Mappa di Cold Response 2022

La nascita del progetto, risalente al 2006, quando parteciparono alla prima esercitazione 11 Paesi con una forza di circa 10.000 soldati. Con il passare del tempo le cifre sono cambiate, arrivando all’edizione del 2020, dove più di 15.000 truppe presero parte alle operazioni in Norvegia, così come riporta il Dipartimento della Difesa statunitense. Cold Response 2022 conterà, invece, sulla presenza di 27 Paesi e circa 30.000 soldati. Una edizione da “record” quindi, che non potrà far altro che surriscaldare ulteriormente la temperatura nei rapporti con la Russia, confinante in un breve tratto a nord proprio con la Norvegia.

Al 2011 risale il Documento di Vienna, un tentativo volto a rafforzare la fiducia e la trasparenza fra i 57 membri dell’Organizzazione per la sicurezza e la cooperazione in Europa (OSCE).
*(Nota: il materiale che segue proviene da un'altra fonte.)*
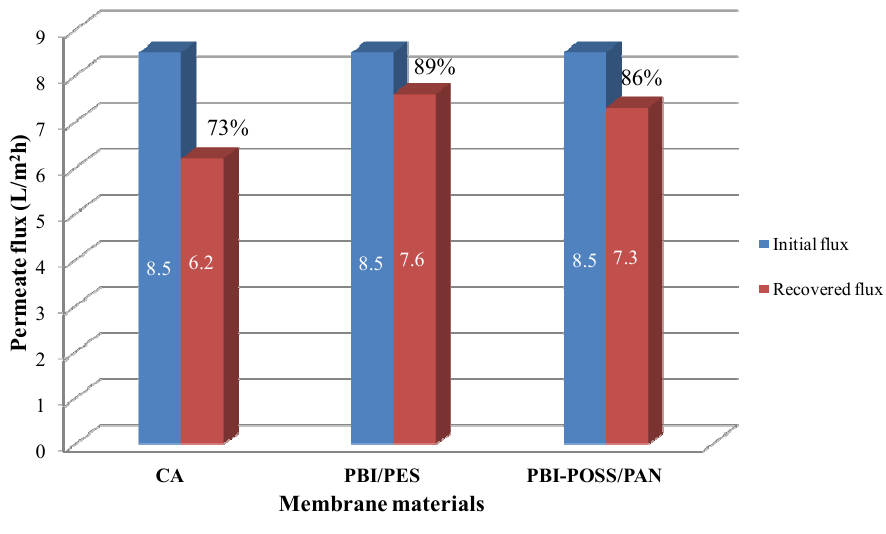
Figure 12. Comparison of cleaning efficiency on CA, PBI/PES and annealed PBI-POSS/PAN membranes. The initial flux was 8.5 L/m 2 h. Blue areas are the initial permeate fluxes of fresh membranes in scaling experiments under the FO mode. Red areas are the recovered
Tra le diverse misure, è stata introdotta la possibilità per i membri dell’Organizzazione non facenti parte della NATO (tra cui la Russia) di partecipare, in qualità di osservatori, alle sue esercitazioni. Mosca ha rinnovato il rifiuto opposto alla partecipazione negli ultimi anni, ribadendo la propria contrarietà nei confronti degli addestramenti NATO, e in particolare per Cold Response, giudicata troppo vicina ai propri confini. Negli ultimi anni le esercitazioni NATO vicine ai confini russi si stanno moltiplicando. Ad esempio, tra aprile e maggio del 2020 è avvenuta l’esercitazione DEFENDER-Europe 20, definita dalla stessa NATO come il “più grande dispiegamento di forze militari americane in Europa degli ultimi 25 anni, con 20.000 soldati statunitensi“, arrivati sul suolo europeo, in particolare a nord e a Oriente, come in Lettonia e Polonia. A questa si aggiungono altre esercitazioni avvenute nel 2021 a ridosso dei confini russi, come nel caso dell’addestramento Sea Breeze che ha visto nel Mar Nero la presenza di 32 navi da guerra, 40 aerei e 5.000 soldati inviati da più di 30 Paesi fra Stati membri della NATO e partner dell’Alleanza.